> [Task to complete]
Give the lines from the start of the listing below through the line containing "In this first", inclusive, as a JSON list of strings with one string per line. Leave out blank lines and pictures.

> [Data]
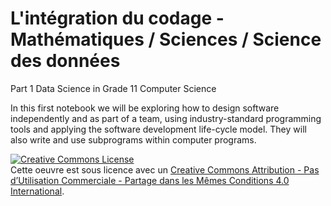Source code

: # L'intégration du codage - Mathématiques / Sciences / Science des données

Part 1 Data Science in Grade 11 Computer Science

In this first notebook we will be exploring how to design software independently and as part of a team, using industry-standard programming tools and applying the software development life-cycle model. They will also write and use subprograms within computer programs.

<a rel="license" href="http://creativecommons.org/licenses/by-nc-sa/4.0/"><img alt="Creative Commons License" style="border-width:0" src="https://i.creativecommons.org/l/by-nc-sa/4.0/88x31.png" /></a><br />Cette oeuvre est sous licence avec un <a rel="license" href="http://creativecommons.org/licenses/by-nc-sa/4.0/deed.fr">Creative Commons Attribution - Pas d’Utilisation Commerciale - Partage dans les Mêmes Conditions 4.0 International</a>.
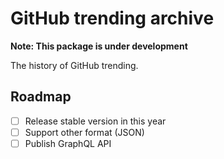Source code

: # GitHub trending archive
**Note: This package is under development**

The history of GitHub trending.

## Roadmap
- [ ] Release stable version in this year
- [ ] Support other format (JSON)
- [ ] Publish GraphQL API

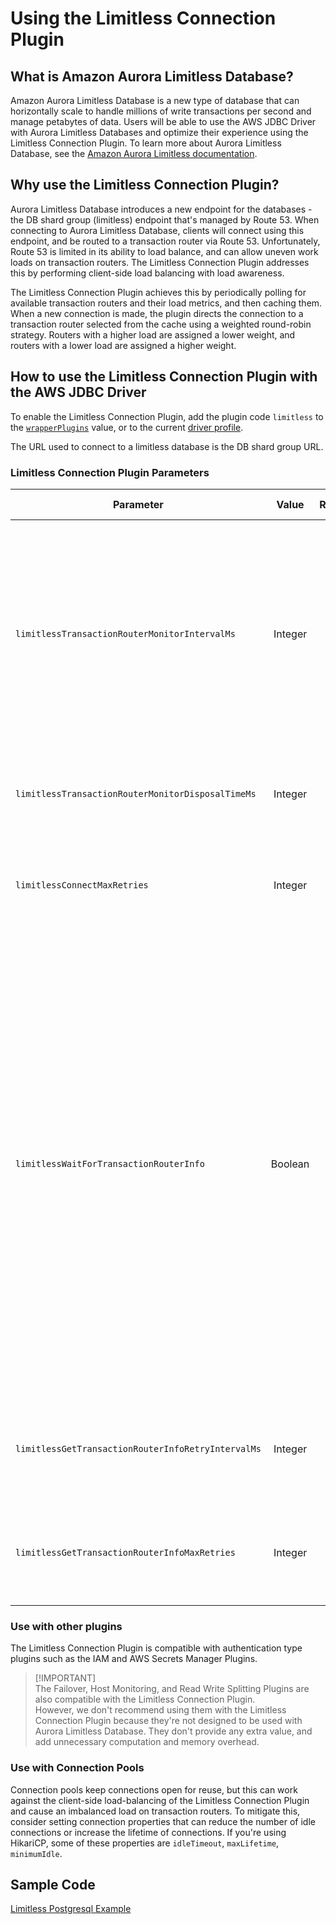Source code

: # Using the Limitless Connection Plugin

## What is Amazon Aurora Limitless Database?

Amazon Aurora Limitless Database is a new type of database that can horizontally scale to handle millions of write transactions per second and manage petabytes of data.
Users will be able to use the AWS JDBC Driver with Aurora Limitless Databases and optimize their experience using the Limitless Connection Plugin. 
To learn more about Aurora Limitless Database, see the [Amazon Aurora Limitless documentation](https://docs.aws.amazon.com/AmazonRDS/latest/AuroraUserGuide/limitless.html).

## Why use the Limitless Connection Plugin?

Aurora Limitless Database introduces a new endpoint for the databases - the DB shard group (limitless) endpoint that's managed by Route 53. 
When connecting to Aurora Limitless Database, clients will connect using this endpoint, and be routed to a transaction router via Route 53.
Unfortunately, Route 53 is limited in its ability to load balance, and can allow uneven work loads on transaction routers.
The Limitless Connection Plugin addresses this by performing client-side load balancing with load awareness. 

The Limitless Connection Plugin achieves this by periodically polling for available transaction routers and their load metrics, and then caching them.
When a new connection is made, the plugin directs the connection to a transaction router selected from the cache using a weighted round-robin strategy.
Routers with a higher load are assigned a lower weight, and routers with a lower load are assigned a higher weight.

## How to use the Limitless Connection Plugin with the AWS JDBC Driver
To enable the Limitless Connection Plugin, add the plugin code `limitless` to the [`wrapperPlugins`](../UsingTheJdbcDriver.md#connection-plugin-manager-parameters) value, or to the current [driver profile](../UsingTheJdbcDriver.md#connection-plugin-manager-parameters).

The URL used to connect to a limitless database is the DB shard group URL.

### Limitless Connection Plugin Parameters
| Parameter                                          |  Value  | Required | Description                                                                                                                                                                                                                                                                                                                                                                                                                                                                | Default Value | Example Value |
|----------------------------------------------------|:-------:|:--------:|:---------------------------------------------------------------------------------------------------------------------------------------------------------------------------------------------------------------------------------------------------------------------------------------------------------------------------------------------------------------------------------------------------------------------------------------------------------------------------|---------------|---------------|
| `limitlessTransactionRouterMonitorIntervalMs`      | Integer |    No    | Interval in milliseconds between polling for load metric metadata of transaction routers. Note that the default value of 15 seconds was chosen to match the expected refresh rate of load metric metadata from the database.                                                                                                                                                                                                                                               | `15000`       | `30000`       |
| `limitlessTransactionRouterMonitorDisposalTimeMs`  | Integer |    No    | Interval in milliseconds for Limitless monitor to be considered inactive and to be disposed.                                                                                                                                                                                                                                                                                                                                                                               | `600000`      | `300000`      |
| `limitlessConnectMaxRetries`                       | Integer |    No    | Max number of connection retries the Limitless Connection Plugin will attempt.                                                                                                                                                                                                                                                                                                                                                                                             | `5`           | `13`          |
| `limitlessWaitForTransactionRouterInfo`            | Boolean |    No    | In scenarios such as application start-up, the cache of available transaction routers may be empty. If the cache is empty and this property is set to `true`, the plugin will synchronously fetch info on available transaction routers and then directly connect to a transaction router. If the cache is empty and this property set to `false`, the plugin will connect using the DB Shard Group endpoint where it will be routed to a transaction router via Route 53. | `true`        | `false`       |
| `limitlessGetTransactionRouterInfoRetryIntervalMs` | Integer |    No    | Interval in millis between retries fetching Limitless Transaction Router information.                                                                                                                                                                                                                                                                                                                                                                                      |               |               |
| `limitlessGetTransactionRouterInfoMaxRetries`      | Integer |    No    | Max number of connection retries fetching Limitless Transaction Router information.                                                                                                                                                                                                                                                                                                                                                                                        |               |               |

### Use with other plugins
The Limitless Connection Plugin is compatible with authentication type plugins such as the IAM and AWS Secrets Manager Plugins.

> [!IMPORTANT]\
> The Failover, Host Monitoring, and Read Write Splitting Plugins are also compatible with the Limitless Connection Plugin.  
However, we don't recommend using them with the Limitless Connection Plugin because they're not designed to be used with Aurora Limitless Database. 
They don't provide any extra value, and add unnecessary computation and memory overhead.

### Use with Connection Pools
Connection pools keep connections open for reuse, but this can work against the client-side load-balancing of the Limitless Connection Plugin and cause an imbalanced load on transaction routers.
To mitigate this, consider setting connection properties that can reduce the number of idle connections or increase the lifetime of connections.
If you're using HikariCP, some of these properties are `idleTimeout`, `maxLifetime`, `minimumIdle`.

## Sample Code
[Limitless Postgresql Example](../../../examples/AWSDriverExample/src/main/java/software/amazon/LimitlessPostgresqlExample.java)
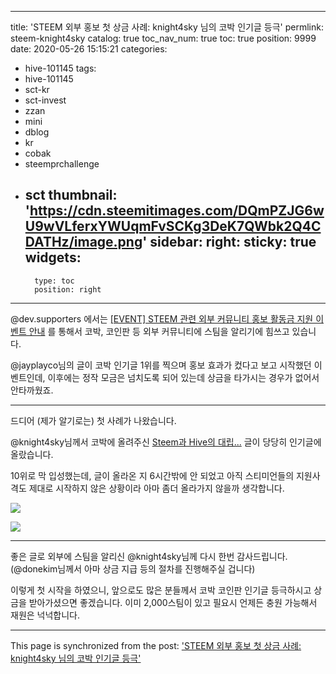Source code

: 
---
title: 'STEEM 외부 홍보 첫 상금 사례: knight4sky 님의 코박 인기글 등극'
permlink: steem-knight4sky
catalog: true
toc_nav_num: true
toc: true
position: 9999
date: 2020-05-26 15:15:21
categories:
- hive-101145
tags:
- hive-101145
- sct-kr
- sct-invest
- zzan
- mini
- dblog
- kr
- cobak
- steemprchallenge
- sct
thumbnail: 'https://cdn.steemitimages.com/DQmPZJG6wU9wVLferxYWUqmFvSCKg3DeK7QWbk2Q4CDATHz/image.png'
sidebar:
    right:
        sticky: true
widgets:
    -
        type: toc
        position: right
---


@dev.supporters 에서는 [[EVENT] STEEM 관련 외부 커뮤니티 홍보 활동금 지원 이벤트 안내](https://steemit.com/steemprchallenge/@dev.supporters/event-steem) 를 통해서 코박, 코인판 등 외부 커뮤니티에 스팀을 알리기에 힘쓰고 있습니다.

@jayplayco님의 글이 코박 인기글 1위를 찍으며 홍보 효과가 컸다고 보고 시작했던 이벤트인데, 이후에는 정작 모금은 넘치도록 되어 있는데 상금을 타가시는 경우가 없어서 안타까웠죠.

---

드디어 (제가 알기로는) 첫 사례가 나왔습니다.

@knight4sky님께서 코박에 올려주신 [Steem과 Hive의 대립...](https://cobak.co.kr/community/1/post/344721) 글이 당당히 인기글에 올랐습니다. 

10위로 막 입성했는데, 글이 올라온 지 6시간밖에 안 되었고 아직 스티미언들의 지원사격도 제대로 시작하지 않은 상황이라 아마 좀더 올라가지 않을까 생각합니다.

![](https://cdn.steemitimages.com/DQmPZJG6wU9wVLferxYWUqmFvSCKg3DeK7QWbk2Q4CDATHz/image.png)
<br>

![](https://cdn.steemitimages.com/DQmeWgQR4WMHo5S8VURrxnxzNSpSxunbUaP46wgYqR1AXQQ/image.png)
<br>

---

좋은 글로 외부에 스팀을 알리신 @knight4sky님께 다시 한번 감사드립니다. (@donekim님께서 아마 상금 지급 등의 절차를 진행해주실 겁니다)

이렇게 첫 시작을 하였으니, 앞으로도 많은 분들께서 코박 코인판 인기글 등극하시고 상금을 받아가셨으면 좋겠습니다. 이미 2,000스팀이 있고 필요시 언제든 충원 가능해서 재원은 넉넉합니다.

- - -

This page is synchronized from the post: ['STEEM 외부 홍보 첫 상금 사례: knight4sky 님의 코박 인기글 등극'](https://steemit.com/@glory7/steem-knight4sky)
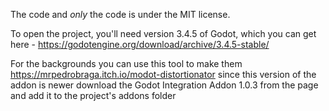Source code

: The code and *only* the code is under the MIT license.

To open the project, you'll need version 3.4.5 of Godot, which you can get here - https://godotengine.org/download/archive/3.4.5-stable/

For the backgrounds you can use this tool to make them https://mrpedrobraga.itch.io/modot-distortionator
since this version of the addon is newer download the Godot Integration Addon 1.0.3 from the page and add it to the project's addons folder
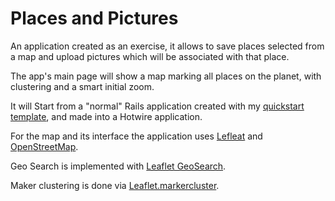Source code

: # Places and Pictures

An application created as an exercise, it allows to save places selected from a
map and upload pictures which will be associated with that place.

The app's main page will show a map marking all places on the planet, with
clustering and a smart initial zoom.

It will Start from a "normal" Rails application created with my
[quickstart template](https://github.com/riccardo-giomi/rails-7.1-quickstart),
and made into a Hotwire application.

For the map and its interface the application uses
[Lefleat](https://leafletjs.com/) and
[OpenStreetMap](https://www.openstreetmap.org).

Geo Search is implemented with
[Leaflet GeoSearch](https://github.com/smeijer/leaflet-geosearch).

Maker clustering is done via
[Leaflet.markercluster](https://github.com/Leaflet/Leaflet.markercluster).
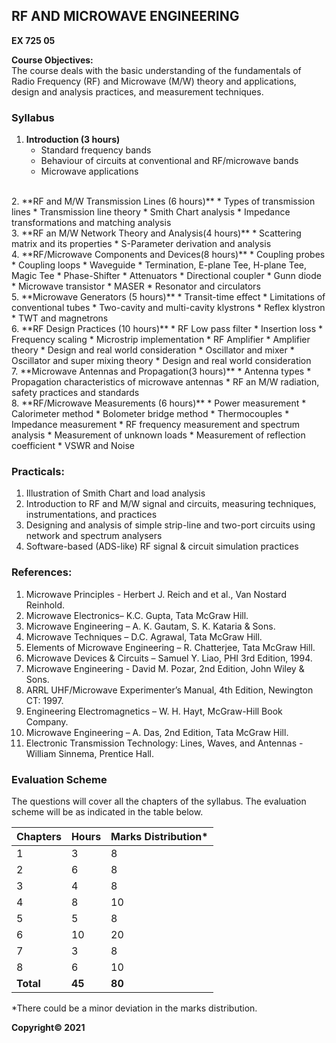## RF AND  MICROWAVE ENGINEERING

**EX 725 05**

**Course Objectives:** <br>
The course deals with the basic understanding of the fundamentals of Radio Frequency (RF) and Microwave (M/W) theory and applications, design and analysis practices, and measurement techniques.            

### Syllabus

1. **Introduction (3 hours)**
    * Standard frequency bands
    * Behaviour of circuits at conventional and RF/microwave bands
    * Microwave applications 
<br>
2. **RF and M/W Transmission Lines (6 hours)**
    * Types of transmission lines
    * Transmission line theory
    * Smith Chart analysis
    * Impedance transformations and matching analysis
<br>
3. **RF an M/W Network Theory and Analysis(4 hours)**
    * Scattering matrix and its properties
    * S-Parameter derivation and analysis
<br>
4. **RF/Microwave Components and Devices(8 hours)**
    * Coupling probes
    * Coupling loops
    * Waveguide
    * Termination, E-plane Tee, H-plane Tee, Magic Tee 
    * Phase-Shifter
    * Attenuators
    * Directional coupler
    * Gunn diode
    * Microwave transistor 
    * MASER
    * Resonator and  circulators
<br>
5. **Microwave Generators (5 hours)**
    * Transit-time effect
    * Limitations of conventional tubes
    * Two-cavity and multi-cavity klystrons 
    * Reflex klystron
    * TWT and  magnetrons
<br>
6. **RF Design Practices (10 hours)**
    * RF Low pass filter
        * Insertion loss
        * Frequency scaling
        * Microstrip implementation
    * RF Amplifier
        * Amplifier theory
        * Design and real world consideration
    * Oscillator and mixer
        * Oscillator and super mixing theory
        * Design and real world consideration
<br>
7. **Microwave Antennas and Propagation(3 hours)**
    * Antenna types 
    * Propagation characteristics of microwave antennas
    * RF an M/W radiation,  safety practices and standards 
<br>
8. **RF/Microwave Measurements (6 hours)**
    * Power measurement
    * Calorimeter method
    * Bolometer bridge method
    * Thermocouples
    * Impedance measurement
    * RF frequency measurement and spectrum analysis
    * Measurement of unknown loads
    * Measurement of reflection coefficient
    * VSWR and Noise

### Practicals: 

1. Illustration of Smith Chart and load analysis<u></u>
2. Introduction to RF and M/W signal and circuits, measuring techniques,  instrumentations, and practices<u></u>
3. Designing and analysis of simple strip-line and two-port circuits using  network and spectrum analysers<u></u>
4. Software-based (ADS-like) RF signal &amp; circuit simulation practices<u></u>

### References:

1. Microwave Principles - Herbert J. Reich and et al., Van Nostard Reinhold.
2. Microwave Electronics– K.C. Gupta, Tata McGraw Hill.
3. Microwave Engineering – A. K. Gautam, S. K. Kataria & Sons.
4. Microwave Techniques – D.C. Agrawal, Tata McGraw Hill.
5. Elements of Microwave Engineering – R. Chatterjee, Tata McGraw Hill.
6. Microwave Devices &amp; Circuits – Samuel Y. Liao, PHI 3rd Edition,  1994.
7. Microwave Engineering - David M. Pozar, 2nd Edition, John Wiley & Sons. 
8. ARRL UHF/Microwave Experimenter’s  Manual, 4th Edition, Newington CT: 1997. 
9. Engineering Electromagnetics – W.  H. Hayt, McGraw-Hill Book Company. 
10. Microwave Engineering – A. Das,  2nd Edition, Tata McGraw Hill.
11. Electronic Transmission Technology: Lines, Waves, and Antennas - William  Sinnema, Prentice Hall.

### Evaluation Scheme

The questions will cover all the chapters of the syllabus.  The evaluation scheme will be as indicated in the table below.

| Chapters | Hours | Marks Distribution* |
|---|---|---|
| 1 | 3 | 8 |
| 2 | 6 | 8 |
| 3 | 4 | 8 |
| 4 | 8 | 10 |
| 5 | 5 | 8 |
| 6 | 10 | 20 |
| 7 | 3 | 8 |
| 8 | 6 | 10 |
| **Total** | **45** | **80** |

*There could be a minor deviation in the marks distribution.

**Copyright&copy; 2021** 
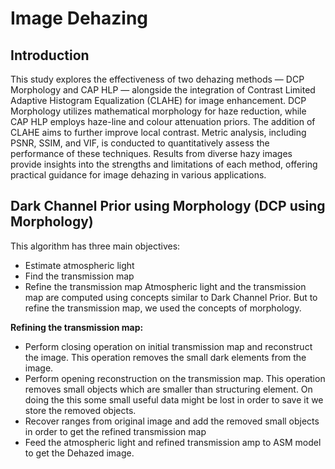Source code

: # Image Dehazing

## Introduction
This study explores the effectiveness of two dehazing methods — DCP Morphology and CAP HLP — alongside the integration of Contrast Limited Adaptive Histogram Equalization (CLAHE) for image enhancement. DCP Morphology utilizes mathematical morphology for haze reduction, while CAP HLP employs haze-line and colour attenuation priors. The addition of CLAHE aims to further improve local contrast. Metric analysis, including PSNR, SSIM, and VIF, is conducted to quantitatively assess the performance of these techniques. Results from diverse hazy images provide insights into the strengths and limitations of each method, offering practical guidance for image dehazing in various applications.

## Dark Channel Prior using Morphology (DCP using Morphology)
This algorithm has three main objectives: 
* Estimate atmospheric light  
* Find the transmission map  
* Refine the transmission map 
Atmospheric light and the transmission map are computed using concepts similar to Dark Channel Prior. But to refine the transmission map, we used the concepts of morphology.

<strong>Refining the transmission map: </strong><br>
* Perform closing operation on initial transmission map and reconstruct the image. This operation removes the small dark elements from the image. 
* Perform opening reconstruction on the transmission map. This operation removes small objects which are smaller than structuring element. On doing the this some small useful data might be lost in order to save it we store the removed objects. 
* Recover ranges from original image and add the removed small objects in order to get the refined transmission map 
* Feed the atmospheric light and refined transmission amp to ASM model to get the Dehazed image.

> [Solution below]
[
  "Source code",
  ": # L'intégration du codage - Mathématiques / Sciences / Science des données",
  "Part 1 Data Science in Grade 11 Computer Science",
  "In this first notebook we will be exploring how to design software independently and as part of a team, using industry-standard programming tools and applying the software development life-cycle model. They will also write and use subprograms within computer programs."
]